Good thing thing they were find and susspended for this. I can’t not imagine how much of a advantege this gave there team. Hope fully this teeches other team’s less sons.
Good thing they were fined and suspended for this. I can’t imagine how much of an advantage this gave their team. Hopefully, this teaches other teams a lesson.
Just translating.
NASCAR continues to make a killing of these petty BS infractions. Still say let NASCAR build and own the cars and just hire the drivers to race them. This kind of BS will be the demise of this phony stock car racing
LOL
Just couldn’t STRAY away from fixing it.
“A valiant attempt” at cheating.
I thought they permanently retired “3”. Shows you how much I’ve paid attention to NASCAR lately.

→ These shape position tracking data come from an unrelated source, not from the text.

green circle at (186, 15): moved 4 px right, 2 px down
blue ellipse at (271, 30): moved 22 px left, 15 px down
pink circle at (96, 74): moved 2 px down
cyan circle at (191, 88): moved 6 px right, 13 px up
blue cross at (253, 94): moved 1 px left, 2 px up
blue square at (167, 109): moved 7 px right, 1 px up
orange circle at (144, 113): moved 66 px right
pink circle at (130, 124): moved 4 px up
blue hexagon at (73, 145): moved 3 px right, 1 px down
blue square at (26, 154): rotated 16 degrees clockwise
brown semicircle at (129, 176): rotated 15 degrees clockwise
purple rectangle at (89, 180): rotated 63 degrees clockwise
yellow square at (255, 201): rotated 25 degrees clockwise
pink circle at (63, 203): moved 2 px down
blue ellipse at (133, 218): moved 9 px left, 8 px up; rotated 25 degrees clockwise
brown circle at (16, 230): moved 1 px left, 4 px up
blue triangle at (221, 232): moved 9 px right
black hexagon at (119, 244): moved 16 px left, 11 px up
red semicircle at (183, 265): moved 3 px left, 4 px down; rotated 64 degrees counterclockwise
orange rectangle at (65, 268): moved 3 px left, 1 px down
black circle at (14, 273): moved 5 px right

OK, but not as bad as Smokey Yunick’s ’67 Chevelle….
Disguised as a ’66.
They knew what they were doing. Somebody switched. Wonder what Rick Farley would say?
Heavy-handed, silly tick-tack Nascar nonsense which serves just to alienate fans and now, team owners, against Nascar.
Let’s be real for a second: Martinsville is such a small track that aero cheating (or in the case of Nascar officials, LOOKING for aero cheating) makes no sense at all. It’s a track where the winner could have a damaged front fender or fascia and still compete for a win; something not possible at the super speedways or even the Tricky Triangle of Pocono.
Just more NASCAR BS. And friends ask why I don’t watch NASCAR racing anymore.
With this being adjustable, but locked into one piece, just how is it adjustable?
A demonstration would be helpful. I have questions about the air extractors on the HMS cars as well. Just how much quicker would this have made the cars?
Given the history of NASCAR or racing in general “rule bending” has existed and been admired. Killing ingenuity does not improve anything and it’s not like the France family needs more money.
One side is reverse threaded so you can adjust up/down with a simple turn instead of needing to loosen lock nuts. They must have a set max/min to tech. Pretty smart trick if they didn’t get caught. Probably gave them a pretty decent advantage to be able to move the splitter.
I really question of the HMS air extractors actually gave them an advantage. They put the stock ones in and still cleaned house that weekend. I really belive it was mostly fitment issues. I’m also not naive to the fact that if NASCAR gave them an inch, they probably took a mile.
Love hearing about ingenuity and “rule bending”. Understand the concept of the NextGen but it makes it really hard for teams to have much.
If that were HMS, they would have won the appeal and got a hand slap …RCR is a smaller team so they get the bigger fines!! More crap from Nascrap…hope the drivers socks match or hate to guess what that would cost !!
Just curious, what will Nascar use when the Camaro is discontinued- a Trax or Trailblazer?